The definition of Cauchy surface in a globally hyperbolic spacetime $(M,g)$ is a set $S$ which
- is achronal
- it intersects every inextendible smooth timelike curve.
REMARKS
(1) A future-directed smooth causal curve $\gamma: (a,b) \to M$, with $a,b \in [-\infty,+\infty]$ is future, resp. past, inextendible if there is no $p \in M$ such that $\lim_{s\to b} \gamma(s) =p$, respectively, $\lim_{s\to a} \gamma(s) =p$.
(2) As $S$ is achronal it intersects every inextendible smooth timelike curve exactly once. Indeed, achronal means that there are no distinct points on $S$ which can be joined by a smooth timelike curve.
(3) Instead, acausal is a stronger conditiom: it means that there are no distinct points on $S$ which can be joined by a smooth causal curve. In other words the points on an acausal $S$ are spacelike separated. $\blacksquare$
It is possible to prove that for a Cauchy surface $S$ as defined above,
(1) $S$ is closed,
(2) $S$ must also intersect every smooth causal curve (not necessarily once however, see below),
(3) $S$ is a $C^0$ embedded submanifold of the spacetime.
An example of Cauchy surface is the plane $x^0=x^1$ in 4D Minkowski spacetime. It is clear that this is achronal but not acausal. In other words, the points on $S$ are not spacelike separated, and this answers your question.
There is a type of Cauchy surfaces which also are acausal, they are smooth spacelike Cauchy surfaces.
An important result by Bernal and Sanchez establishes the existence of these types of Cauchy surfaces when a generic Cauchy surface exists.

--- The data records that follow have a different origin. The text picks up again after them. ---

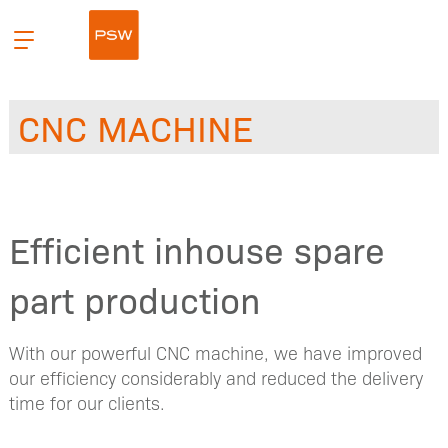
Hopp
Primær
til
meny
innhald
CNC MACHINE
Efficient inhouse spare
part production
With our powerful CNC machine, we have improved
our efficiency considerably and reduced the delivery
time for our clients.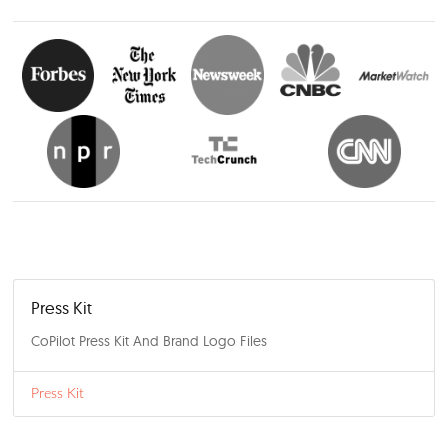
Bumpy Road Ahead for Car Shoppers in 2025
December 9, 2024
Press Release
Read More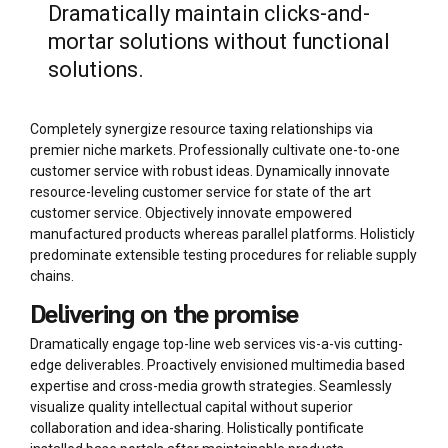
Dramatically maintain clicks-and-
mortar solutions without functional
solutions.
Completely synergize resource taxing relationships via
premier niche markets. Professionally cultivate one-to-one
customer service with robust ideas. Dynamically innovate
resource-leveling customer service for state of the art
customer service. Objectively innovate empowered
manufactured products whereas parallel platforms. Holisticly
predominate extensible testing procedures for reliable supply
chains.
Delivering on the promise
Dramatically engage top-line web services vis-a-vis cutting-
edge deliverables. Proactively envisioned multimedia based
expertise and cross-media growth strategies. Seamlessly
visualize quality intellectual capital without superior
collaboration and idea-sharing. Holistically pontificate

Presumably you mean this type of Cauchy surfaces when you speak of hypersurface of simultaneity. Tha is beacuse it is possible to prove that given such a Cauchy surface $S$, there is a (surjective) smooth function $t: M \to \mathbb{R}$ whose differential is everywhere timelike and past directed, such that a level set of $t$ is exactly $S$. That is a so-called temporal function and, using it, the spacetime turns out to be diffeomorphic to $\mathbb{R} \times S$ with metric accordingly decomposed $-dt^2 + h(t)$.
If $S$ is a generic Cauchy surface several weaker theorems are however valid (see the references below).
Some modern important references on these issues are listed below.
Antonio N. Bernal, Miguel Sanchez
On Smooth Cauchy Hypersurfaces
and Geroch’s Splitting Theorem Commun. Math. Phys. 243, 461–470 (2003)
Antonio N. Bernal, Miguel Sanchez
Smoothness of Time Functions and the Metric Splitting
of Globally Hyperbolic Spacetimes
Commun. Math. Phys. 257, 43–50 (2005)
Antonio N. Bernal, Miguel Sanchez
Further Results on the Smoothability of Cauchy
Hypersurfaces and Cauchy Time Functions
Letters in Mathematical Physics (2006) 77:183–197